# Kahr Holster



## YFZsandrider (Feb 28, 2009)

I know I saw a picture a while back of a Kahr P9 or PM9 in a IWB holster. The holster really peaked my interest, but I have searched, and have not been able to find it since. The holster was a leather IWB with a belt clip, and also carried a "piggyback" extra mag, sorta like the one pictured. If anyone could tell me where I might find it again, or otherwise lead me in the right direction, I would really appreciate it


----------



## jlentz (Apr 4, 2009)

Scroll to the bottom of this page: http://www.highdesertleather.com/id63.html This looks to be a good one, and I recommend the maker. I'm sure he will work with you on the clips.


----------



## YFZsandrider (Feb 28, 2009)

jlentz said:


> Scroll to the bottom of this page: http://www.highdesertleather.com/id63.html This looks to be a good one, and I recommend the maker. I'm sure he will work with you on the clips.


The one that I saw was IWB, though. thanks


----------



## lechwe (Dec 14, 2008)

The holster you have pictured is a DeSantis and they make that particular holster for the Kahrs.

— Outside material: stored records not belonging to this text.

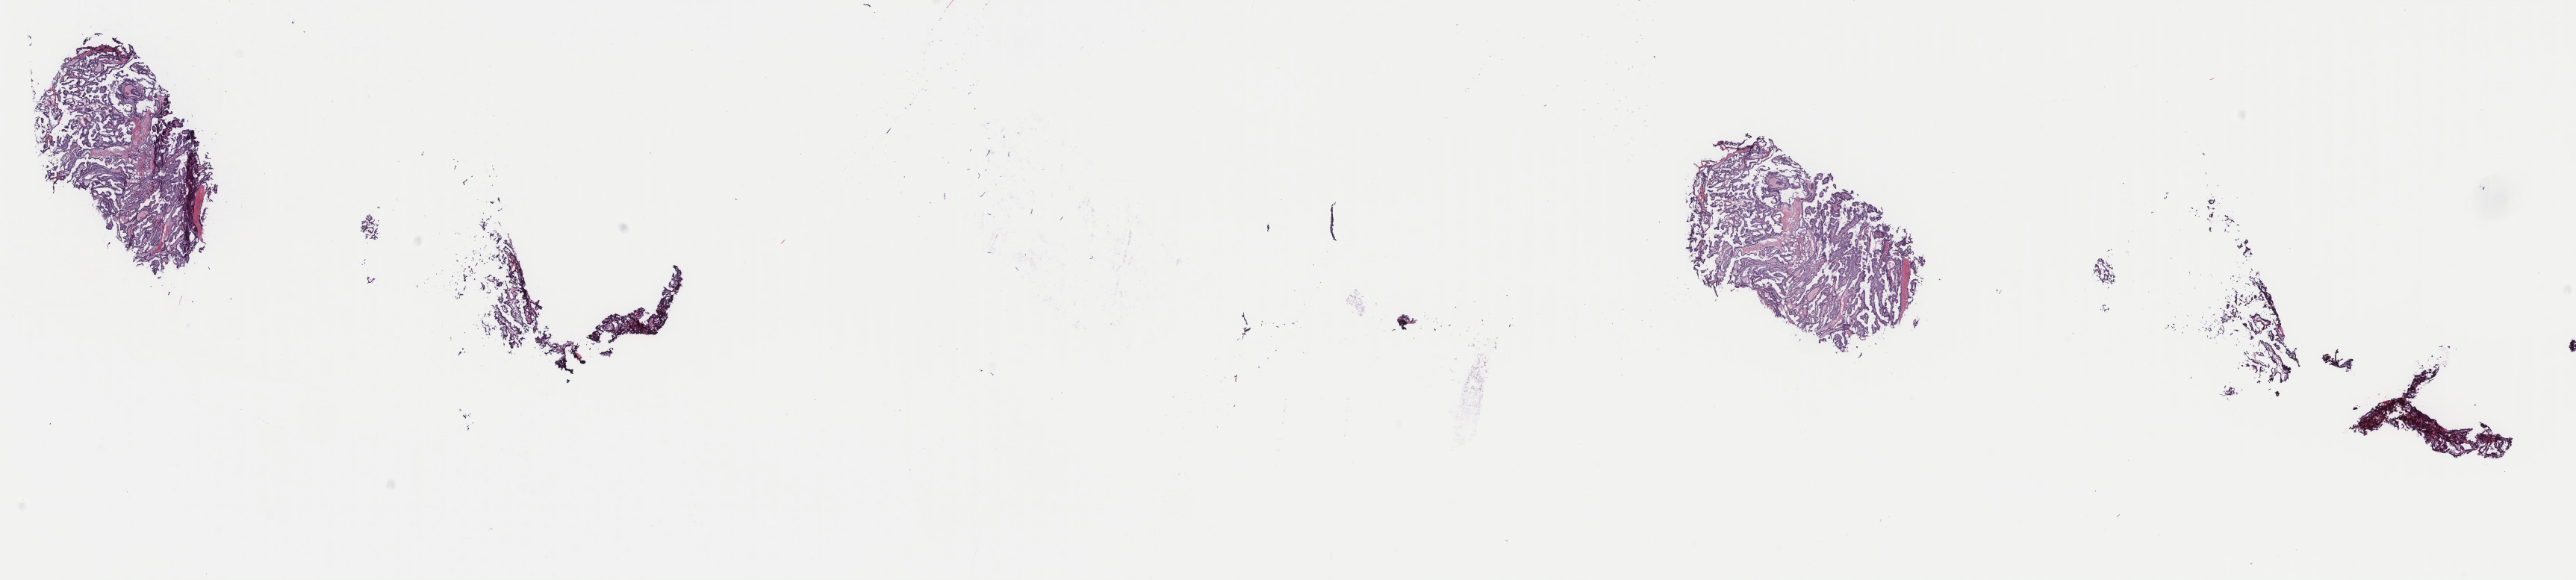
H&E whole-slide image, low-resolution overview of the scanned area, about 27.4 x 6.2 mm (from a 40x scan). Frozen section. Thyroid, primary tumour sample. Patient: female, age at initial diagnosis 42 years. Pathologist review of this section (percent, as recorded): tumour cells 90%, tumour nuclei 75%, normal cells 0%, stromal cells 10%, necrosis 0%. Infiltration values recorded for this section: lymphocyte infiltration 4%, monocyte infiltration 1%, neutrophil infiltration 0%.
AJCC pathologic stage: I (7th edition). Lymph nodes positive (case pathology): 17 of 55 examined. Laterality: right. Pathologic diagnosis: Papillary carcinoma, follicular variant (thyroid gland).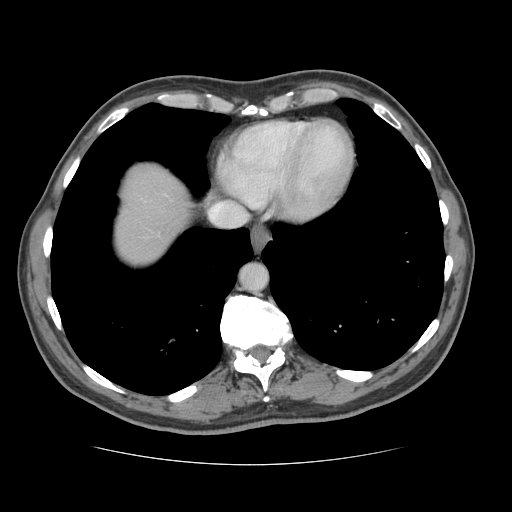
Contrast-enhanced abdominal CT, one axial slice. 120 kVp. Intravenous contrast given. Soft-tissue window (W 400 / L 40 HU). 2.5 mm slice thickness. 512 × 512 image matrix. From the clinical record (not read from this slice): patient: male, age 39 years at operation; diagnosis: colorectal cancer liver metastases, imaged before liver resection; multiple liver metastases: yes; largest metastasis: 2.2 cm; disease in both lobes: no.
Outlined on this slice (manually delineated by an expert):
- hepatic veins: bounding box [x1, y1, x2, y2] px = [227, 204, 242, 214]
- liver: [117, 170, 179, 253]
- planned liver remnant (the part of the liver to remain after resection): [117, 170, 179, 252]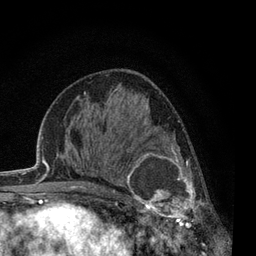
Breast MRI, one axial slice; cropped to one breast; dynamic contrast-enhanced series, time point 2 of 7 at this slice position (early post-contrast); 3 T; TE 2.2 ms, TR 5.5 ms; 2 mm slice thickness; 256 × 256 image matrix, field of view 150 × 150 mm. Female patient.
Outlined on this slice (semi-automatic segmentation, software-assisted and operator-edited):
- enhancing-tissue mask used for the functional tumour volume (all voxels passing the contrast-enhancement thresholds inside the analysis volume; usually the tumour): bounding box [x1, y1, x2, y2] px = [119, 144, 212, 238]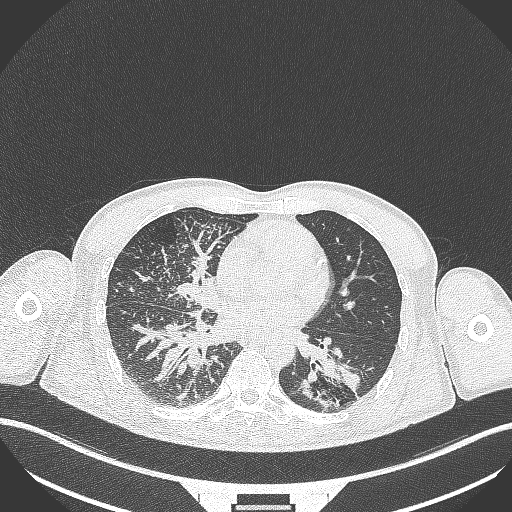
Chest CT, one axial slice. Position 142 of 348 along the scan axis. Reconstruction kernel B70f. 120 kVp. Lung window (W 1500 / L -600 HU). 1 mm slice thickness. 512 × 512 image matrix, field of view 400 × 400 mm. Male patient, age 49 years. From the clinical record (not read from this slice): clinical TNM (as recorded): T2b N1 M0.
Outlined on this slice (rectangle marked by the reading radiologist):
- lung tumour (recorded histology: adenocarcinoma): box from (x=298, y=351) to (x=366, y=410) px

I just ordered on in fact. I would check some other places as I found that holster cheaper but can't remember the place right now.

Good luck


----------



## YFZsandrider (Feb 28, 2009)

Its not leather, which is what I'm going for. I saw a particular holster on this site a couple months ago, and i'm just hoping this thread will alert the poster, and they will chime in with where I can pick one up.


----------



## lechwe (Dec 14, 2008)

I ordered mine for LA police gear. Best price I could find. It is nylon.

Good luck


----------



## nukehayes (Sep 22, 2006)

probably a galco I think its either their summer comfort or walkabout, i think the latter. I have a stow'n'go that I love. great holster


----------